Par Eric DESEUT | Publié le 27/03/2013 à 00:00 | Mis à jour le 24/06/2022 à 01:04

Le mariage pour tous n'est pas encore à l'ordre du jour en Thaïlande, mais une commission parlementaire s'est attelée à la rédaction d'un projet de loi qui instituerait une égalité des droits dans l'esprit du Pacte civil de solidarité (Pacs) approuvé en 1999 par les députés français.
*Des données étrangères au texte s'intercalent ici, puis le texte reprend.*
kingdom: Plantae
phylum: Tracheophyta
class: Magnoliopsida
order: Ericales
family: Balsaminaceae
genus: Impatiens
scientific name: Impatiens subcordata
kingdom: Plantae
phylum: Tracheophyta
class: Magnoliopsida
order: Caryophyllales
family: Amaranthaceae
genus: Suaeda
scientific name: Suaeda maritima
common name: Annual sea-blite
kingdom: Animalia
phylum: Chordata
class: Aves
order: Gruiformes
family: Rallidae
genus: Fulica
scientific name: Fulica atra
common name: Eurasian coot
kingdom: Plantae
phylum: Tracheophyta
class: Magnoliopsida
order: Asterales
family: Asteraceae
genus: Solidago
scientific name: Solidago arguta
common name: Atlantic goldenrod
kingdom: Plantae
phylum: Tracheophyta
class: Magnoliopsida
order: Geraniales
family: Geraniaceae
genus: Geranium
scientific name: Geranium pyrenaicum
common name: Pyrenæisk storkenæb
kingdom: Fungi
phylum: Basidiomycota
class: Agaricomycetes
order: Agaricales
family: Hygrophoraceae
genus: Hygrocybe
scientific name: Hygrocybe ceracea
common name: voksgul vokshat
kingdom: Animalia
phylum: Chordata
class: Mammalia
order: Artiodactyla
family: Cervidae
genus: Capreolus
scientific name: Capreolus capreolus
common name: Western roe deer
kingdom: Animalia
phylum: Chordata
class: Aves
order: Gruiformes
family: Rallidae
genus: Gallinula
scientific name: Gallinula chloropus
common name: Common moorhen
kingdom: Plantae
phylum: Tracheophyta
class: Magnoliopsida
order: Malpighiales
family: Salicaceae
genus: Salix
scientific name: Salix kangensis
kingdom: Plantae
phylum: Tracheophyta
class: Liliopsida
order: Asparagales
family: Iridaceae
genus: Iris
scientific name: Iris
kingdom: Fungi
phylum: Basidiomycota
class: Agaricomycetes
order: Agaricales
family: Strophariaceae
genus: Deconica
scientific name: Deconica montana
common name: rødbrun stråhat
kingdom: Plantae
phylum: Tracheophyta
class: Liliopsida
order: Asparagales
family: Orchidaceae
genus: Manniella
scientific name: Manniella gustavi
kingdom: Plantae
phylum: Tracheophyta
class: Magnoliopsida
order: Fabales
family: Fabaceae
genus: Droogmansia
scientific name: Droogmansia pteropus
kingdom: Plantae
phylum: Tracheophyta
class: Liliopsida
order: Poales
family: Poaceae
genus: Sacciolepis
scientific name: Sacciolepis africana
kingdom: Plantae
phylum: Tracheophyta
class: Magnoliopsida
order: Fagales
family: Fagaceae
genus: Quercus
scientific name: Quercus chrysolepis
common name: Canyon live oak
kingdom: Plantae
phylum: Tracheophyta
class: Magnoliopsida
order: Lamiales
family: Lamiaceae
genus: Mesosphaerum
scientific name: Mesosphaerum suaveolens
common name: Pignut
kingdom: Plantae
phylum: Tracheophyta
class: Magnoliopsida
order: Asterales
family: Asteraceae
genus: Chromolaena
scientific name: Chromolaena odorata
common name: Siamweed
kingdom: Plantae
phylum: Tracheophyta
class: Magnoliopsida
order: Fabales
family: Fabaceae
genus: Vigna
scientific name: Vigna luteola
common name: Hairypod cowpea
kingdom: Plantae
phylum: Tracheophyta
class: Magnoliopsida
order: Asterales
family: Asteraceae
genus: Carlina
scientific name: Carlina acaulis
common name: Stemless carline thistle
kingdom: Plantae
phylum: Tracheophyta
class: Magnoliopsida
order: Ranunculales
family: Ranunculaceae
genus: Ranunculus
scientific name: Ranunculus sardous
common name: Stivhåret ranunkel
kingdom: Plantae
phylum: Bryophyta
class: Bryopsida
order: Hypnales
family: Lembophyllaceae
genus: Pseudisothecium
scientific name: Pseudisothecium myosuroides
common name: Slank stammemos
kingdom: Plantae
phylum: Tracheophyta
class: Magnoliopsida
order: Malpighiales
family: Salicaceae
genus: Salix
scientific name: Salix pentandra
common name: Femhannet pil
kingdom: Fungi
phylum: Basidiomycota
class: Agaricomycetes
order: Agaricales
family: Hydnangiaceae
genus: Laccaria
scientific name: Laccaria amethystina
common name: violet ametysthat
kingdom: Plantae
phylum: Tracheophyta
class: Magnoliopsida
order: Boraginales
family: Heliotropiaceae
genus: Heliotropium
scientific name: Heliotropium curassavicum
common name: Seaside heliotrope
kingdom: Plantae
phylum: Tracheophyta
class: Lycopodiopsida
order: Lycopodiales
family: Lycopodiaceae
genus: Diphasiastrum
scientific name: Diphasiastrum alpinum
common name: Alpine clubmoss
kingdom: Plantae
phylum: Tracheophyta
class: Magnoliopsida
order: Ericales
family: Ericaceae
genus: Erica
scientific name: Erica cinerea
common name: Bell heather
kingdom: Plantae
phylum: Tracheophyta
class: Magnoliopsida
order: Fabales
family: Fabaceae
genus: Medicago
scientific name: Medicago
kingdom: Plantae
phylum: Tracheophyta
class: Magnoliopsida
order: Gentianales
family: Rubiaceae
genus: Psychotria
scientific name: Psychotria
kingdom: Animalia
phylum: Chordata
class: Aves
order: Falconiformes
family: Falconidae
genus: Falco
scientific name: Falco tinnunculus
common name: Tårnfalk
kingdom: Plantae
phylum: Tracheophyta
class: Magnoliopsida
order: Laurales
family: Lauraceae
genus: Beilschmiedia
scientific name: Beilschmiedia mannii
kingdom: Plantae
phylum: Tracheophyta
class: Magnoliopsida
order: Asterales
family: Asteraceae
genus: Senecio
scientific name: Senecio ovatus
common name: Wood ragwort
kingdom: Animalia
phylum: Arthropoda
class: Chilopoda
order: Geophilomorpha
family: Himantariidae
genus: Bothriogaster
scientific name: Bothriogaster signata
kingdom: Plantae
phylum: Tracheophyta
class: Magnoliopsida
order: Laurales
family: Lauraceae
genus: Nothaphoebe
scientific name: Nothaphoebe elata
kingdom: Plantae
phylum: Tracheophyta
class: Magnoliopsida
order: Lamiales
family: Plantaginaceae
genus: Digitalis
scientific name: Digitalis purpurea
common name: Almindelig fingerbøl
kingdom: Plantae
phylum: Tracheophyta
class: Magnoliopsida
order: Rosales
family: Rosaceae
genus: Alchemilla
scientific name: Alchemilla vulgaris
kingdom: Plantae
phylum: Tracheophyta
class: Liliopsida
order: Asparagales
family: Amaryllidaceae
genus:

Après une phase de concertation marquée par des auditions publiques tenues courant février dans les grandes villes du pays comme Bangkok, Chiang Mai, Khon Kaen et Songkhla les suggestions du public contribueront à enrichir un texte que la commission soumettra au gouvernement. Les espoirs de la communauté homosexuelle sont toutefois tempérés par une expérience passée. Le site spécialisé Towlerroad rappelle qu'un projet comparable avait été formulé il y a une dizaine d'années pour être finalement enterré malgré l'appui du ministère de l'Intérieur. Dans cette hypothèse, les militants pourraient recourir à une pétition. Les signatures de 10.000 personnes inscrites sur les listes électorales ou l'accord de 20 députés contraindraient le Parlement à examiner un projet de loi dont l'approbation constituerait une première en Asie selon Gay Marriage Watch.

Le 14 février dernier, un couple de jeunes femmes s'est présenté à la mairie de Bang Rak tout spécialement prisée par les candidats au mariage en raison de son nom qui se traduit en "cité de l'amour". Les fonctionnaires n'ont pu accéder à leur projet d'union, mais de telles initiatives médiatisées concourent à placer le débat sur la place publique. La communauté homosexuelle thaïlandaise aspire essentiellement à une union civile qui garantirait aux partenaires du même sexe les mêmes droits que leurs homologues hétérosexuels. L'égalité des droits face à l'impôt et aux prestations sociales figure parmi leurs doléances qui comprennent également la possibilité de se représenter mutuellement devant les tribunaux ou de se transmettre un patrimoine.

"J'ai appris par la presse que des mariages de buffles étaient organisés dans la province de Suphan Buri en présence de fonctionnaires locaux", raconte Rungtiwa dans le Bangkok Post après avoir été refoulée au portillon de la "cité de l'amour". "Je n'ai rien contre les buffles qui sont des créatures attachantes, mais je me suis sentie insultée. Il est triste de constater qu'en tant qu'humains nous ne disposons pas des mêmes droits que les animaux". Quant à Ariya, elle ne peut s'empêcher de rêver à un mariage qui faciliterait le séjour dans le royaume de son compagnon étranger.